Extracted entries: Begin
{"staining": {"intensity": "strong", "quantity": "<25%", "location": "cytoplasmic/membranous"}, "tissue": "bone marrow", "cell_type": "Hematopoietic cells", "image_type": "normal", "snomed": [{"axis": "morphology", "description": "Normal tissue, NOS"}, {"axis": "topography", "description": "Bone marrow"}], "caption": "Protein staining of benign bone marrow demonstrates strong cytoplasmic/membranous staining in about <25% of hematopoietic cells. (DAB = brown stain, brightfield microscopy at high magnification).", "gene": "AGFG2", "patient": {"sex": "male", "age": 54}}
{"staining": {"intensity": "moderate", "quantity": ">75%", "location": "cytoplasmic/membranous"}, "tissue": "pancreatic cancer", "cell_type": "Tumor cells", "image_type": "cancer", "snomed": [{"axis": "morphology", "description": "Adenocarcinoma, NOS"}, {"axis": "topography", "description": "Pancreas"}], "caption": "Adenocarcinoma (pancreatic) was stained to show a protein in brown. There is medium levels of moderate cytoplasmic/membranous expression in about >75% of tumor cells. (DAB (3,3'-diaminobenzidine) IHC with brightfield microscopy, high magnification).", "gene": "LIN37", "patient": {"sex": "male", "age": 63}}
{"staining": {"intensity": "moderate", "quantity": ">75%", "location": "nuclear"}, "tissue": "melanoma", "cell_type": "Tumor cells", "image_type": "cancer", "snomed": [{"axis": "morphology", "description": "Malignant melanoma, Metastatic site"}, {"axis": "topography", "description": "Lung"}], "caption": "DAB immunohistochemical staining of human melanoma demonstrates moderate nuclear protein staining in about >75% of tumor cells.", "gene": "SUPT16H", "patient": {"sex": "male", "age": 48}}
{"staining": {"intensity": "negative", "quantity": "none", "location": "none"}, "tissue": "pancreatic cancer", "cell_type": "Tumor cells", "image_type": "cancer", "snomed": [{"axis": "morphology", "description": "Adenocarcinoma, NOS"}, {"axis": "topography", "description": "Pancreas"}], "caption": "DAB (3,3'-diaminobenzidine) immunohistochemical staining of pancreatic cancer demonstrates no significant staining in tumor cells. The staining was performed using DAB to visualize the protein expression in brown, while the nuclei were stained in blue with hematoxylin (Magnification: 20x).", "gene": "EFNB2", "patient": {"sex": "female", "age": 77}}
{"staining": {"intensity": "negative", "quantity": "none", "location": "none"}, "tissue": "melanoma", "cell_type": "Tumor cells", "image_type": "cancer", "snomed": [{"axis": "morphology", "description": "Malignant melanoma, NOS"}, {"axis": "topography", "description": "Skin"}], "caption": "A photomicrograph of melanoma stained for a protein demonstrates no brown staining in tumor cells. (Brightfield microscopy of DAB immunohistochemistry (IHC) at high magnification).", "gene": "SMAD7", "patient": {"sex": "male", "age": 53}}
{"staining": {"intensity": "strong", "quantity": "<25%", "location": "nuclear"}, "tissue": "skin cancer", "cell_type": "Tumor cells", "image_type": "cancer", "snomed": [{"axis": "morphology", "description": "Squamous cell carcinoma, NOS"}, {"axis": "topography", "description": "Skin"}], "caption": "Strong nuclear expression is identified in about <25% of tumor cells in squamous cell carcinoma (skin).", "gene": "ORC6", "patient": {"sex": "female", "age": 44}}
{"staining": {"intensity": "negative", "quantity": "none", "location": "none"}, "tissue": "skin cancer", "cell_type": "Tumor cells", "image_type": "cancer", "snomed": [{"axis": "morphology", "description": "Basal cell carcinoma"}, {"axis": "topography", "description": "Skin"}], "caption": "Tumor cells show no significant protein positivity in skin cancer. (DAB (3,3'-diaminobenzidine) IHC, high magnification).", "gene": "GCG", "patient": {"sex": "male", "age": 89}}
Extracted entries: End
Problem statement » In this exercise, the data above is to be printed exactly.

Answer box »
{"staining": {"intensity": "strong", "quantity": "<25%", "location": "cytoplasmic/membranous"}, "tissue": "bone marrow", "cell_type": "Hematopoietic cells", "image_type": "normal", "snomed": [{"axis": "morphology", "description": "Normal tissue, NOS"}, {"axis": "topography", "description": "Bone marrow"}], "caption": "Protein staining of benign bone marrow demonstrates strong cytoplasmic/membranous staining in about <25% of hematopoietic cells. (DAB = brown stain, brightfield microscopy at high magnification).", "gene": "AGFG2", "patient": {"sex": "male", "age": 54}}
{"staining": {"intensity": "moderate", "quantity": ">75%", "location": "cytoplasmic/membranous"}, "tissue": "pancreatic cancer", "cell_type": "Tumor cells", "image_type": "cancer", "snomed": [{"axis": "morphology", "description": "Adenocarcinoma, NOS"}, {"axis": "topography", "description": "Pancreas"}], "caption": "Adenocarcinoma (pancreatic) was stained to show a protein in brown. There is medium levels of moderate cytoplasmic/membranous expression in about >75% of tumor cells. (DAB (3,3'-diaminobenzidine) IHC with brightfield microscopy, high magnification).", "gene": "LIN37", "patient": {"sex": "male", "age": 63}}
{"staining": {"intensity": "moderate", "quantity": ">75%", "location": "nuclear"}, "tissue": "melanoma", "cell_type": "Tumor cells", "image_type": "cancer", "snomed": [{"axis": "morphology", "description": "Malignant melanoma, Metastatic site"}, {"axis": "topography", "description": "Lung"}], "caption": "DAB immunohistochemical staining of human melanoma demonstrates moderate nuclear protein staining in about >75% of tumor cells.", "gene": "SUPT16H", "patient": {"sex": "male", "age": 48}}
{"staining": {"intensity": "negative", "quantity": "none", "location": "none"}, "tissue": "pancreatic cancer", "cell_type": "Tumor cells", "image_type": "cancer", "snomed": [{"axis": "morphology", "description": "Adenocarcinoma, NOS"}, {"axis": "topography", "description": "Pancreas"}], "caption": "DAB (3,3'-diaminobenzidine) immunohistochemical staining of pancreatic cancer demonstrates no significant staining in tumor cells. The staining was performed using DAB to visualize the protein expression in brown, while the nuclei were stained in blue with hematoxylin (Magnification: 20x).", "gene": "EFNB2", "patient": {"sex": "female", "age": 77}}
{"staining": {"intensity": "negative", "quantity": "none", "location": "none"}, "tissue": "melanoma", "cell_type": "Tumor cells", "image_type": "cancer", "snomed": [{"axis": "morphology", "description": "Malignant melanoma, NOS"}, {"axis": "topography", "description": "Skin"}], "caption": "A photomicrograph of melanoma stained for a protein demonstrates no brown staining in tumor cells. (Brightfield microscopy of DAB immunohistochemistry (IHC) at high magnification).", "gene": "SMAD7", "patient": {"sex": "male", "age": 53}}
{"staining": {"intensity": "strong", "quantity": "<25%", "location": "nuclear"}, "tissue": "skin cancer", "cell_type": "Tumor cells", "image_type": "cancer", "snomed": [{"axis": "morphology", "description": "Squamous cell carcinoma, NOS"}, {"axis": "topography", "description": "Skin"}], "caption": "Strong nuclear expression is identified in about <25% of tumor cells in squamous cell carcinoma (skin).", "gene": "ORC6", "patient": {"sex": "female", "age": 44}}
{"staining": {"intensity": "negative", "quantity": "none", "location": "none"}, "tissue": "skin cancer", "cell_type": "Tumor cells", "image_type": "cancer", "snomed": [{"axis": "morphology", "description": "Basal cell carcinoma"}, {"axis": "topography", "description": "Skin"}], "caption": "Tumor cells show no significant protein positivity in skin cancer. (DAB (3,3'-diaminobenzidine) IHC, high magnification).", "gene": "GCG", "patient": {"sex": "male", "age": 89}}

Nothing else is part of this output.